HARISH AGARWAL | PRIMARY PERSONA
I wish there were easier medical facilities available to understand my policy benefits and claims procedure upfront. I feel the process of reimbursements is time consuming and I end up paying OOP for convenience.

Ideation & Prototyping

How Did I Start My Ideating Process?

Once I had my insights and a potential opportunity of design intervention in place – I started with my ideating process at a granular level of penning down my user stories. As a millennial, what are certain features I want on this mobile platform to fulfill specific actions? After exploring many epics, I went ahead with the most critical epic/set of user stories – “ease of finding healthcare insurance benefits and details.”

How Did I Select My Task Flow To Start Initial Prototyping?

Moving forward, I picked up a single user story to design a task flow diagram. It was essential for Harish to quickly find his insurance benefits. He wanted a creative solution to eliminate going through the strenuous activity of reaching out to his HR manager to his healthcare provider for long hours. He also wanted the ability to search and save his benefit information in his smartphone to refer to it quickly at any time. 

Choosing this as my primary task, I laid out a task flow diagram, considering system decisions to effectively incorporate warning states and error states in my app design.

Journey towards Mid-fidelity Prototypes:

To visualize my solution as a native app, I started putting my thoughts into pen and paper sketches. I designed a basic structure of my app to visualize flows and CTA’s, and some UI inspirations I could play around with. I did a series of crazy 8’s. With peer feedback, I zeroed down to one idea that I wanted to develop further into mid-fidelity prototypes.

Usability Testing

After the first round of user testing of the mid-fidelity prototype, I made a few visual changes to the app design, such as increasing the font size to make the content accessibility compliant. I also changed the position of the logo to align with a typical user’s mental model. I added a few icons to the overall design to make the app more visually appealing. 

As this app’s task flow requires the user to login later into the app experience, I made a few changes to the information architecture. The aim is to let the user experience a bit more of what the app offers to make an informed decision and then buy the app to unlock all premium features.

Visual Identity

Once I made the required iterations to my mid-fidelity prototype, it was now time to give the app a visual identity.
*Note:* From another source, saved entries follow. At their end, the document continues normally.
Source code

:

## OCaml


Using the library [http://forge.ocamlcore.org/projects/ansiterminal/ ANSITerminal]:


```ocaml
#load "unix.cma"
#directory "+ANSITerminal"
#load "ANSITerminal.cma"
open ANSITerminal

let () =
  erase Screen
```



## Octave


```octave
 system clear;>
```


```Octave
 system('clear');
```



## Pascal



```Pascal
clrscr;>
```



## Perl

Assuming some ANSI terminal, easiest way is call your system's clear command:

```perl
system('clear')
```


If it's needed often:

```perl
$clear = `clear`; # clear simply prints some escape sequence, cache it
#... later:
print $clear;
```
I started with a mood-boarding exercise to derive my app’s overall mood, primary and secondary colors. I also designed a logo for the app icon and in-app branding inspired by a ‘pocket’ and ‘health’ combined concept.

Moving on, I decided on some font pairings and type-scales for content, along with some button styles in active and inactive states. Organizing everything as per industry standards, I made a UI style guide for the whole app to put the entire visual identity together in one place.

Final Prototype

Once I started working on my high-fidelity prototype, I refined and redesigned a few of my prototype screens from previous feedback I had received. Without a doubt, the colors, the app name, and the logo helped me visualize my own product better, which also streamlined my design thinking further. 

By this point in my project, I had conducted in-depth research on successful competitor profiles globally. I had a fair idea of what a typical user’s mental model looks like on similar platforms. Incorporating that research and some reference illustrations – this final iteration became a more robust app design for my project.